We advocate for pilot and passenger safety by promoting regulatory change for light aircraft adoption of GPS technology to further help search and rescue missions.
As of 2018, there were 25 ongoing investigations with three determined so far to have non-responsive Emergency Locator Transmitters (ELTs). Further investigation is being conducted.
Our story and tragic journey began on June 8, 2017 when our 21-year-old son, Alex Simons, was embarking on his life-long dream of becoming a commercial pilot when he and his girlfriend Sydney Robillard went missing in their light aircraft somewhere in the interior Rocky Mountains, between Cranbrook and Kamloops, BC.
After having received his private pilot’s license, Alex rented a single-engine Piper Warrior from his flight school in Lethbridge, Alberta, to fly with Sydney to Kamloops to see family and friends. After refueling in Cranbrook, they departed around 3 pm and never arrived at their destination . In the event of an accident, the onboard 406 Emergency Locator Transmitter (ELT) recommended by Transport Canada is designed to, on impact, send a digital distress signal to a satellite system to alert the search and rescue centre. There was no ELT signal and it wasn’t until they were overdue in Kamloops that search and rescue authorities were notified. This was critical.
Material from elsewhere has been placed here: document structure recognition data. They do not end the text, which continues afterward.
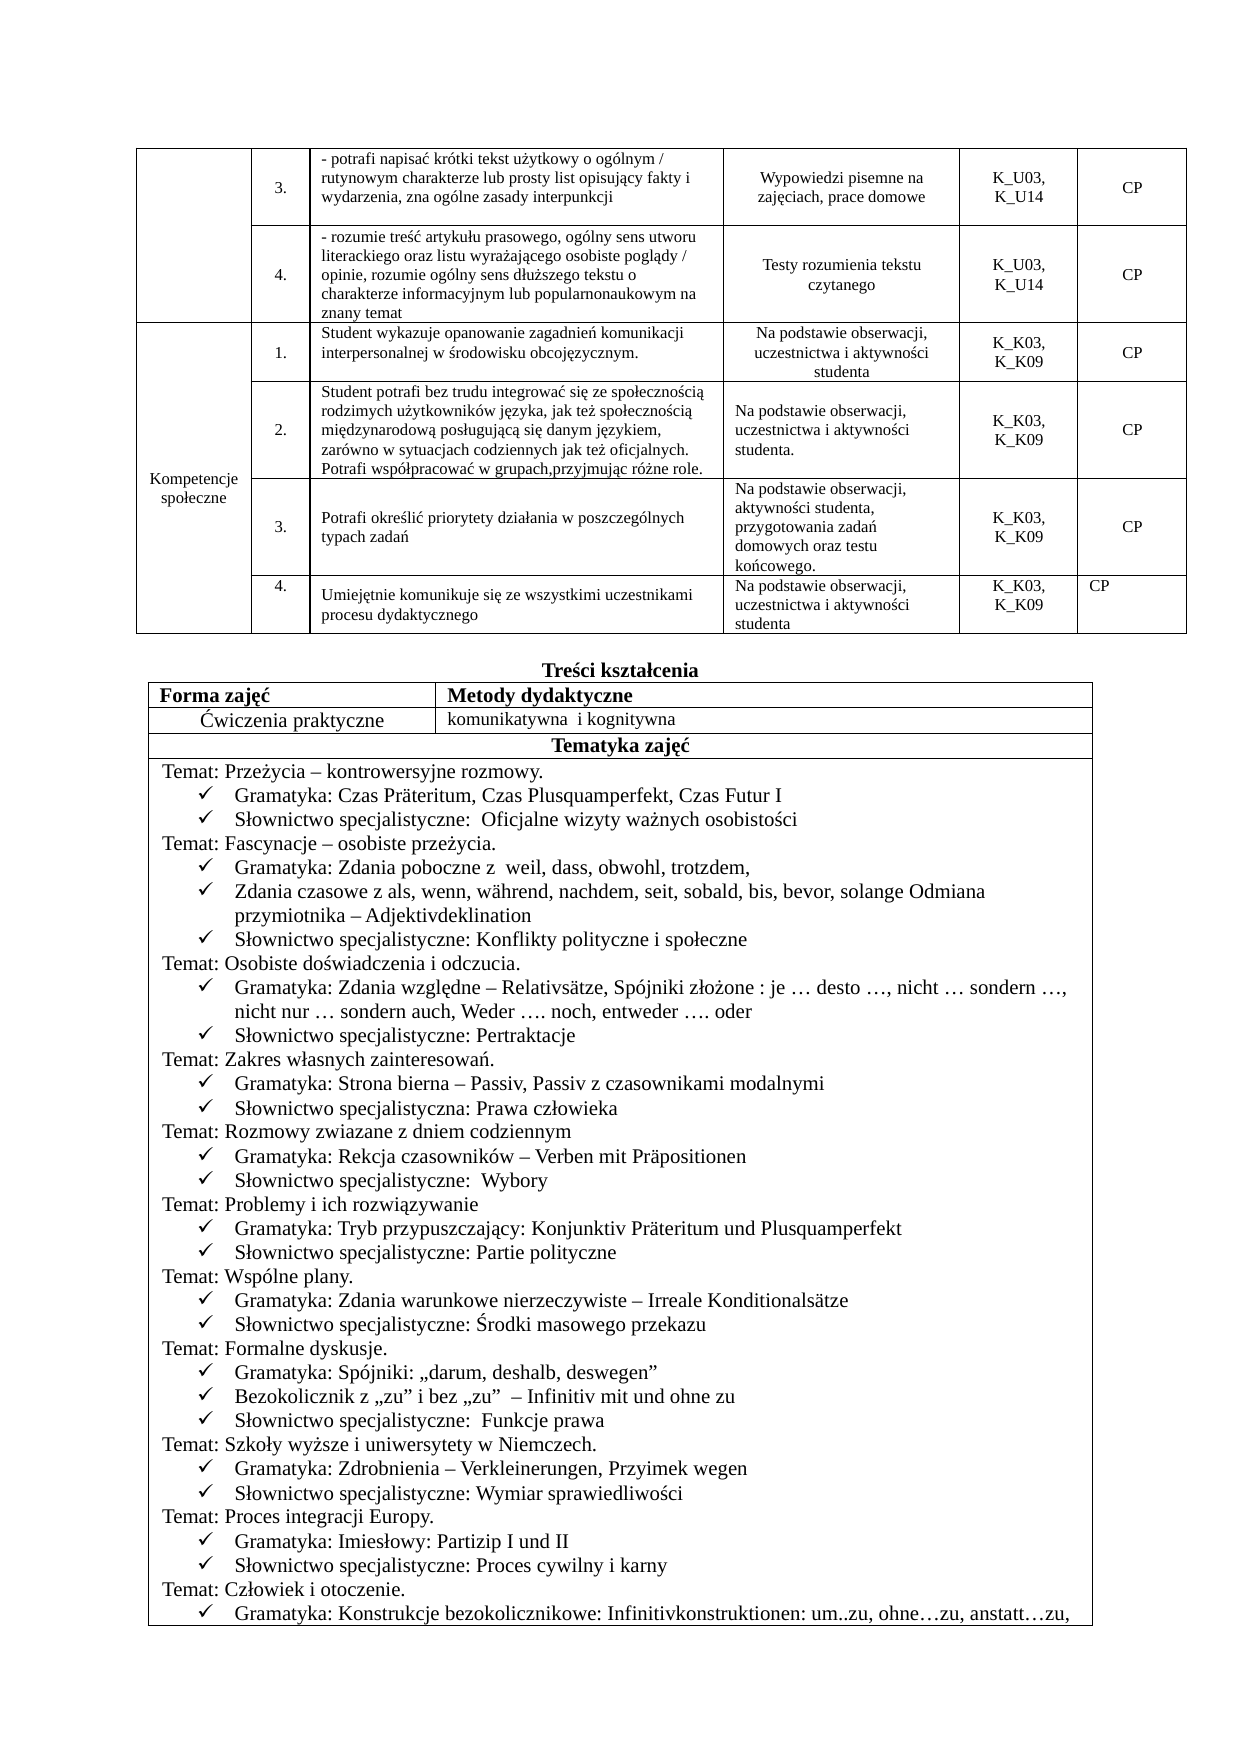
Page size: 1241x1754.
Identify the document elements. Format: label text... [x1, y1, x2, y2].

table_cell CP [1078, 576, 1186, 633]
table_cell K_U03, K_U14 [960, 149, 1077, 225]
table_cell Potrafi określić priorytety działania w poszczególnych typach zadań [311, 479, 723, 574]
table_cell Umiejętnie komunikuje się ze wszystkimi uczestnikami procesu dydaktycznego [311, 576, 723, 633]
table_cell Kompetencje społeczne [137, 323, 251, 633]
table_cell Tematyka zajęć [149, 734, 1092, 757]
table_cell CP [1078, 226, 1186, 322]
table_cell 2. [252, 382, 309, 478]
table_cell Student wykazuje opanowanie zagadnień komunikacji interpersonalnej w środowisku obcojęzycznym. [311, 323, 723, 381]
table_cell K_K03, K_K09 [960, 576, 1077, 633]
table_cell 1. [252, 323, 309, 381]
text Treści kształcenia [148, 658, 1093, 682]
table_cell Testy rozumienia tekstu czytanego [724, 226, 959, 322]
table_cell CP [1078, 382, 1186, 478]
table_header Forma zajęć [149, 683, 435, 707]
table_cell Na podstawie obserwacji, aktywności studenta, przygotowania zadań domowych oraz testu końcowego. [724, 479, 959, 574]
table_cell 3. [252, 479, 309, 574]
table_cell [149, 759, 1092, 1625]
table_cell 4. [252, 226, 309, 322]
table_cell Na podstawie obserwacji, uczestnictwa i aktywności studenta. [724, 382, 959, 478]
table_cell Na podstawie obserwacji, uczestnictwa i aktywności studenta [724, 323, 959, 381]
table_cell komunikatywna i kognitywna [436, 708, 1092, 732]
table_cell K_K03, K_K09 [960, 382, 1077, 478]
table_cell Wypowiedzi pisemne na zajęciach, prace domowe [724, 149, 959, 225]
table_cell 4. [252, 576, 309, 633]
table_header Metody dydaktyczne [436, 683, 1092, 707]
table_cell Ćwiczenia praktyczne [149, 708, 435, 732]
table_cell CP [1078, 149, 1186, 225]
table_cell K_U03, K_U14 [960, 226, 1077, 322]
table_cell Student potrafi bez trudu integrować się ze społecznością rodzimych użytkowników języka, jak też społecznością międzynarodową posługującą się danym językiem, zarówno w sytuacjach codziennych jak też oficjalnych. Potrafi współpracować w grupach,przyjmując różne role. [311, 382, 723, 478]
table_cell - potrafi napisać krótki tekst użytkowy o ogólnym / rutynowym charakterze lub prosty list opisujący fakty i wydarzenia, zna ogólne zasady interpunkcji [311, 149, 723, 225]
table_cell CP [1078, 323, 1186, 381]
table_cell CP [1078, 479, 1186, 574]
table_cell K_K03, K_K09 [960, 323, 1077, 381]
table_cell K_K03, K_K09 [960, 479, 1077, 574]
table_cell - rozumie treść artykułu prasowego, ogólny sens utworu literackiego oraz listu wyrażającego osobiste poglądy / opinie, rozumie ogólny sens dłuższego tekstu o charakterze informacyjnym lub popularnonaukowym na znany temat [311, 226, 723, 322]
table_cell Na podstawie obserwacji, uczestnictwa i aktywności studenta [724, 576, 959, 633]
table_cell 3. [252, 149, 309, 225]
The percentage of accidents in which ELTs failed to activate
The annual cost of search and rescue missions in Canada
The number of civil aircraft in Canada that aren't equipped with a modern locator device
There was a major 11-day military search conducted over a 37,000 square kilometer area. Alex filed a flight plan but it was likely he encountered bad weather that potentially forced him to find an alternate route. There were no cell phone pings which may have been due to mountain interference and lastly, there was no radar target which indicated he may have been flying below radar detection elevations. There was nothing. They could not find them.
How and why, in this dynamic age of technology would you not be able to locate an aircraft? We needed answers. Our initial investigation of why the ELT failed led us to an astonishing history of its unreliability and we realized that there were many before us that were affected by this. We immediately feared that our story would continue to repeat itself and this prompted us to work with MP representatives on a Private Member’s Bill that all light aircraft have a GPS tracking system on board. It has been 19 months since we started this journey and there have been 3 more missing planes in Alberta and BC related to a failed ELT and countless more fatalities and injuries.
If we had known then, what we know now, about the unreliability of the ELT, we would have adamantly insisted that Alex carry a GPS onboard with him. What we would give to have known. ELTs FAIL.
Not only is it putting pilots and passengers at risk, but it is also a tremendous draw on search and rescue resources.
Very simply, if Alex had a GPS tracking system (approx. $500) on his rented aircraft, the chances of us finding them would have been undeniably higher and the search and rescue mission significantly reduced. As you can well imagine, it is this affordable and logical solution that brings the greatest of heartache.
We are not alone on this David and Goliath journey as there are many other families walking this storm and we are humbled by their stories of courage over sorrow. We are united in giving a voice to those who are gone and cannot speak; for the families that need healing and closure; for the safety of pilots and passengers that fly the skies now and for their families.